┌─ Input records

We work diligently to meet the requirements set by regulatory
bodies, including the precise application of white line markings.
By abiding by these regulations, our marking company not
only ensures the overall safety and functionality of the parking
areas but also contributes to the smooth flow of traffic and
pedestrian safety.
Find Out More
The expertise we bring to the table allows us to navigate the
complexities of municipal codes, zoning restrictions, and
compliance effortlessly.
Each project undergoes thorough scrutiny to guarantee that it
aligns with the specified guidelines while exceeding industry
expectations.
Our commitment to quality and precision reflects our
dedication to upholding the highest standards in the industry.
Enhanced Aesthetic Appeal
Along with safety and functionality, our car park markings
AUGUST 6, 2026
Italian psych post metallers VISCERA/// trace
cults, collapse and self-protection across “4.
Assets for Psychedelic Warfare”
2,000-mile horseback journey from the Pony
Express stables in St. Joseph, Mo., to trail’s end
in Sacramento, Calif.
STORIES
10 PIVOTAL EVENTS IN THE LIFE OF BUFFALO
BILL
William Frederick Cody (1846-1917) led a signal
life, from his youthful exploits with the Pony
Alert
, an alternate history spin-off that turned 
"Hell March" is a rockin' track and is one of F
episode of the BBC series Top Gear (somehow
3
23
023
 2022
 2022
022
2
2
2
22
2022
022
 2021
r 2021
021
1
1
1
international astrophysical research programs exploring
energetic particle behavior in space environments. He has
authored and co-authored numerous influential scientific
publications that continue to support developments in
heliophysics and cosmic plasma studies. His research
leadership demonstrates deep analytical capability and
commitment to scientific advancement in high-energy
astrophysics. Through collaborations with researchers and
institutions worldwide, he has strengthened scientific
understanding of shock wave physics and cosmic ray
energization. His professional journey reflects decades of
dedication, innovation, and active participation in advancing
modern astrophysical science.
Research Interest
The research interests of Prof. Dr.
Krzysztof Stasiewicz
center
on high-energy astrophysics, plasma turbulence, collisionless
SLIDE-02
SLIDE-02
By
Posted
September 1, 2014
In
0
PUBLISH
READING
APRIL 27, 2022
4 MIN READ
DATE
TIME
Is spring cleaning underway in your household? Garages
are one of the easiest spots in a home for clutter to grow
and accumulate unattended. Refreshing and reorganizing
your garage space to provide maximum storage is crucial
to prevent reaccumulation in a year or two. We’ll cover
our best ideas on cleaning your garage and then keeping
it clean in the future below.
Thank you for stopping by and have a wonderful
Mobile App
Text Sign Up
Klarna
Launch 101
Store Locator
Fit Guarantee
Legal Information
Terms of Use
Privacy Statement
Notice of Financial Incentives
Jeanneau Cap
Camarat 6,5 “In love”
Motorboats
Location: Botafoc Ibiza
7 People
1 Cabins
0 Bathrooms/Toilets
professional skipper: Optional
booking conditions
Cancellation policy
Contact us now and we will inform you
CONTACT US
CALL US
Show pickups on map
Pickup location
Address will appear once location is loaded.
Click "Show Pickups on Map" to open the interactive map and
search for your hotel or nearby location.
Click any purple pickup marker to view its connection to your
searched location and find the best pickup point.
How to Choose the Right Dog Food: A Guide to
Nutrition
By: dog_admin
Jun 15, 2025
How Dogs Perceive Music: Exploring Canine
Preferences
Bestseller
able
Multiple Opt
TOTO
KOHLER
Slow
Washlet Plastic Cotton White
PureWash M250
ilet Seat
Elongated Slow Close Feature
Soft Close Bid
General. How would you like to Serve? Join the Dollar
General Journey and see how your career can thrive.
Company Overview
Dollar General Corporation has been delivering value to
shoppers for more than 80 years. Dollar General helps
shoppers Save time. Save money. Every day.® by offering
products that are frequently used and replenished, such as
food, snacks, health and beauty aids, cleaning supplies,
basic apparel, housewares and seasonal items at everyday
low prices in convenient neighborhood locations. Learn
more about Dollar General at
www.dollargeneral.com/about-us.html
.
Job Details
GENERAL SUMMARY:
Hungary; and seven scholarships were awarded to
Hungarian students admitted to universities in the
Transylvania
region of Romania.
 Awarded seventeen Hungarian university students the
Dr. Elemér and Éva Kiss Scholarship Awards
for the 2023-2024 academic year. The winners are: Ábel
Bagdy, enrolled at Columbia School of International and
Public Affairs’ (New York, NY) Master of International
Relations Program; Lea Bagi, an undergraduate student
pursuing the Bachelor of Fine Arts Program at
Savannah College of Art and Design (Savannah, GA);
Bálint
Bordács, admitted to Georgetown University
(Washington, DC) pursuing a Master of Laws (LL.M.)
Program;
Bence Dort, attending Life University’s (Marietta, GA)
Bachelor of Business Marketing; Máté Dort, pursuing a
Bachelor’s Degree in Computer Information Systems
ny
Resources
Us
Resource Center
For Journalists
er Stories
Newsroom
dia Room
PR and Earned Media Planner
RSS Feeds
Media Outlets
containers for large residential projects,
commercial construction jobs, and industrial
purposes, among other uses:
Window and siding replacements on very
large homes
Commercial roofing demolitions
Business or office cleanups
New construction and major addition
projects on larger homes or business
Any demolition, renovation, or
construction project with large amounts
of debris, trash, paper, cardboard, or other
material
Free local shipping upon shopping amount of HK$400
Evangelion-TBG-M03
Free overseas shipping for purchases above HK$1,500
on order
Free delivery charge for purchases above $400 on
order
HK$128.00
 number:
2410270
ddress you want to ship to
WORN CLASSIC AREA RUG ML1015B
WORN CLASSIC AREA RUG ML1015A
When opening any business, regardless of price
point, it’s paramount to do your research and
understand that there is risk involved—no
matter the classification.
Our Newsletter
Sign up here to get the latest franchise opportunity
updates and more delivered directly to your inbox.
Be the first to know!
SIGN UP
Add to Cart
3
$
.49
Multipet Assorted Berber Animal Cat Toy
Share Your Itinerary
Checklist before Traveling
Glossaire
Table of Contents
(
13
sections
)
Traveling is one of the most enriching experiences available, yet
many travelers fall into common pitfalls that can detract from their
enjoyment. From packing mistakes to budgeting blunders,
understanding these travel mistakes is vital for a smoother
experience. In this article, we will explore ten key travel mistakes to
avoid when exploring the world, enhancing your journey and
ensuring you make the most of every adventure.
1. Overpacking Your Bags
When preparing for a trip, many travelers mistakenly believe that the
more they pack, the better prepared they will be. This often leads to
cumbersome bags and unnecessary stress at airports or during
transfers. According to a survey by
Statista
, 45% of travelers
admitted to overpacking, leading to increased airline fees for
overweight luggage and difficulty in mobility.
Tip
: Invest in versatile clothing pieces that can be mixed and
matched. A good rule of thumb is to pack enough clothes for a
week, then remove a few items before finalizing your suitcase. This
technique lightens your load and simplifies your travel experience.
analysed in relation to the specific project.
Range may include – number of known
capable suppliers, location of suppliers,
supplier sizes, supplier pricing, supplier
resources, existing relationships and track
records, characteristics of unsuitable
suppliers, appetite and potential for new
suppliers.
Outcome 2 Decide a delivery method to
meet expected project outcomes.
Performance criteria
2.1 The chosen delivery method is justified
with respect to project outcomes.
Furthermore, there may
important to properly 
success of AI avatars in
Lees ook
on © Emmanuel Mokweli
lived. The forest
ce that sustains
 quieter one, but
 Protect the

└─

**What the task asks:** How many lines in the entries above contain the word "commitment"? Reply with the number alone.

**Exercise result:** 2